Everything seems to work just fine, except the changes don’t show up in AGOL. The geometry just seems to disappear in AGOL even though everything works fine in FME


🤔This is point data? The geometry type is set to “arcgisonline_point”? Have you tried to write out the data to a test layer in another format, filegdb or geojson?


🤔This is point data? The geometry type is set to “arcgisonline_point”? Have you tried to write out the data to a test layer in another format, filegdb or geojson?

Indeed, the geometry is set to arcgisonline_point (tried changing to _multipoint and it gave me an error) and I have successfully written the data to a local FGDB.


Hi ​@smithgk Well then...running out of tricks….

 

Have you tried Overwriting the existing service and uploading as geodatabase? With this option all records have to be uploaded each time. or you will loose stuff but shouldn’t loose the feature IDs which will otherwise break your Survey 123.
 

 


After talking with my manager, we are fairly certain this is an issue with how Survey123 is creating the data. The survey by itself does not create geometry attributes by default since there is no question that asks for specific location information (i.e. a point on the map). This is why it default places the points in the Atlantic Ocean off the west coast of Africa.

FME isn’t bothered by that, and can geocode/replace the geometry easily. But when FME goes to write geometry enabled data back to AGOL and the feature service, AGOL cannot process the request since there are no geometry attributes to write the data to. The process looks like it completes successfully, but nothing really happens.

Seems super squirrely, but that’s where we are currently at. 


Hi ​@smithgk Well that had not occurred to me. I saw one post:

It turns out that Survey123 Connect determines the geometry type of a survey by looking at the first geopoint, geotrace, or geoshape question it encounters. If the first geometry question is null, Survey123 Connect creates a table for the survey; otherwise, it creates a feature layer for the survey. There is currently no way to capture the geometry from a second (or later) geopoint question.

 

So if there was no geometry question when the survey was created then a you are dealing with a table not a feature class with a geometry type that can be updated.

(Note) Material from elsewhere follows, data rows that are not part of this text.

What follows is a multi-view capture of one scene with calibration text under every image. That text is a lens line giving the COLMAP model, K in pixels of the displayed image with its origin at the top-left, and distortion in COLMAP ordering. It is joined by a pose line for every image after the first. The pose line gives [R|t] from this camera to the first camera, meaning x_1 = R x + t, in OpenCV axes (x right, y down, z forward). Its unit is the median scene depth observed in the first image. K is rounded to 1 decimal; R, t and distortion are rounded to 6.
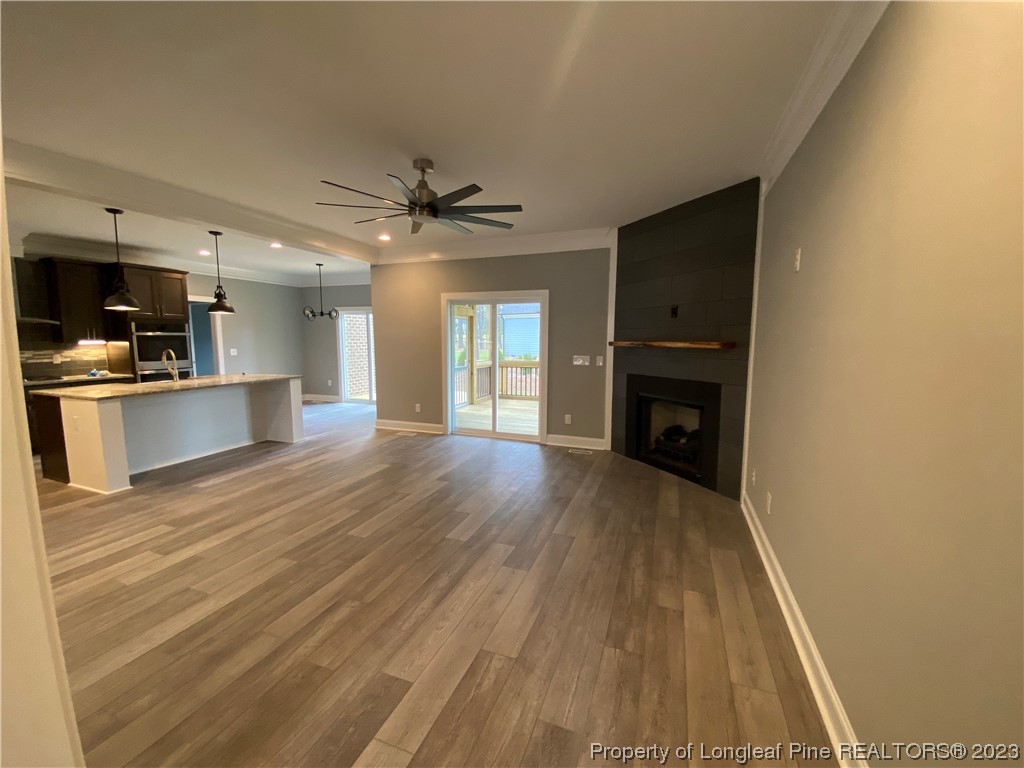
lens RADIAL K [[420.9, 0, 510.5], [0, 420.9, 386.4], [0, 0, 1]] dist [-0.016350, -0.003521]
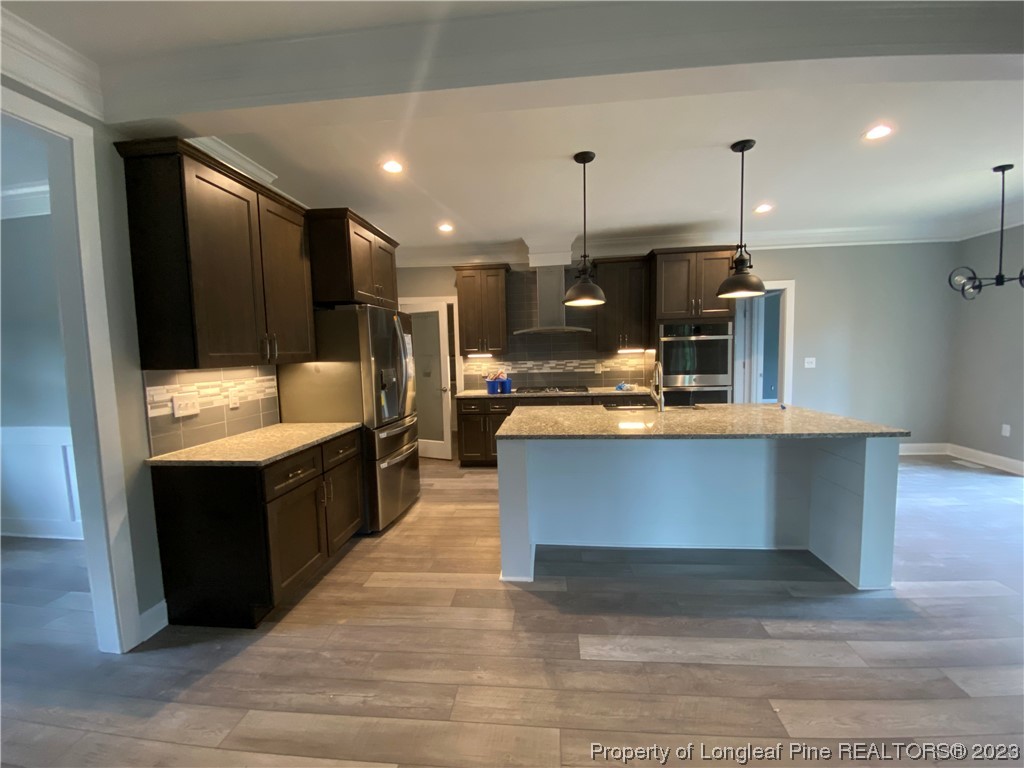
lens RADIAL K [[420.9, 0, 512.0], [0, 420.9, 386.8], [0, 0, 1]] dist [-0.016350, -0.003521]
pose [[0.265472, 0.070702, -0.961523, -0.224326], [-0.080717, 0.995436, 0.050910, -0.056906], [0.960734, 0.064096, 0.269967, 0.534918]]
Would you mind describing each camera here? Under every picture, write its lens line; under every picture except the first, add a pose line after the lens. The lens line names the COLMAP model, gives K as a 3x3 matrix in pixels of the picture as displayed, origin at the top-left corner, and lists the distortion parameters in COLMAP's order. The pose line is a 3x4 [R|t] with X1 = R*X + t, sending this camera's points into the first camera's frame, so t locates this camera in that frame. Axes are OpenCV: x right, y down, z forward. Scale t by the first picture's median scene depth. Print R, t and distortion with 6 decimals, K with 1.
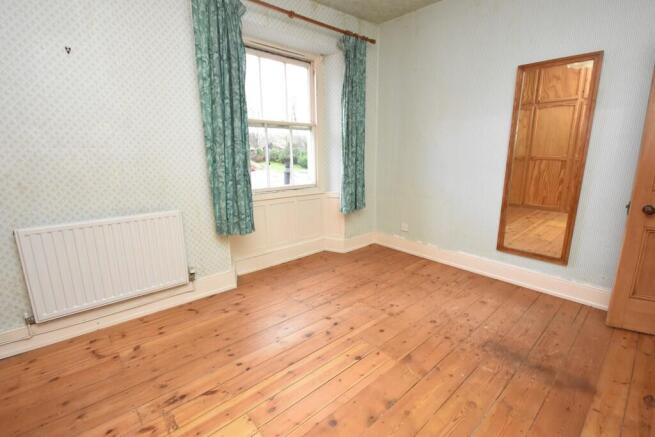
lens RADIAL K [[298.2, 0, 333.5], [0, 298.2, 219.2], [0, 0, 1]] dist [-0.004405, -0.001400]
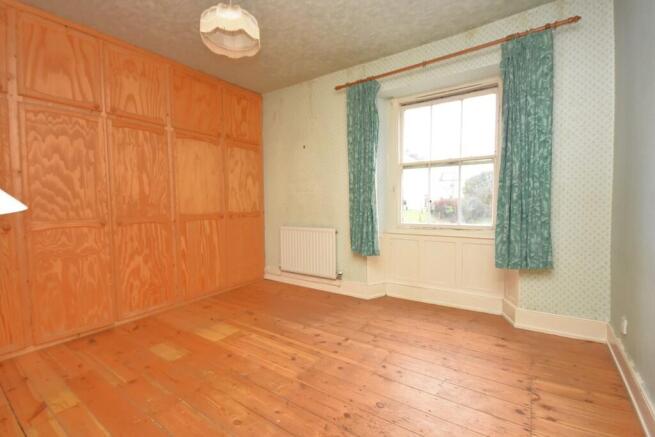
lens RADIAL K [[298.2, 0, 333.3], [0, 298.2, 220.1], [0, 0, 1]] dist [-0.004405, -0.001400]
pose [[0.226288, 0.051362, -0.972705, 0.791551], [-0.200004, 0.979781, 0.005208, -0.066353], [0.953306, 0.193366, 0.231986, 0.499498]]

From here I guess your options would be to recreate with a geometry question. Or take the survey into Survey 123 Connect. You would be able to hide the geometry question from the survey.

If you are adding a point to the original survey you could add and x and a y column and write the coordinates to the table as separate columns and work with them form there. Good luck!

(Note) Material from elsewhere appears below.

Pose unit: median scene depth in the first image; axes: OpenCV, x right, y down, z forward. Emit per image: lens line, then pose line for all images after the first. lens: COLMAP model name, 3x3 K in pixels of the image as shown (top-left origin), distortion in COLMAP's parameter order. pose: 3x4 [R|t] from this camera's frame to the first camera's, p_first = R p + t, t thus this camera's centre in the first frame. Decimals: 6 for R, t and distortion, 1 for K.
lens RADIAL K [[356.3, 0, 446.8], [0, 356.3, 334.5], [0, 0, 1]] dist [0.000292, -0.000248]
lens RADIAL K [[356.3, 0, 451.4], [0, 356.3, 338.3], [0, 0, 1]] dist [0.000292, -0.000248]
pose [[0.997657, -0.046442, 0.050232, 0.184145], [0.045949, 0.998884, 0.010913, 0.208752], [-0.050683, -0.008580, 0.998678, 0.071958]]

Hi ​@smithgk Well that had not occurred to me. I saw one post:

It turns out that Survey123 Connect determines the geometry type of a survey by looking at the first geopoint, geotrace, or geoshape question it encounters. If the first geometry question is null, Survey123 Connect creates a table for the survey; otherwise, it creates a feature layer for the survey. There is currently no way to capture the geometry from a second (or later) geopoint question.

 

So if there was no geometry question when the survey was created then a you are dealing with a table not a feature class with a geometry type that can be updated.

From here I guess your options would be to recreate with a geometry question. Or take the survey into Survey 123 Connect. You would be able to hide the geometry question from the survey.

If you are adding a point to the original survey you could add and x and a y column and write the coordinates to the table as separate columns and work with them form there. Good luck!

 

That is exactly what I ended up doing! Actually no need for FME at this point, I ended up adding a few attributes when following this guide, so the points are now properly placed on the fly. Thanks for the assistance with this!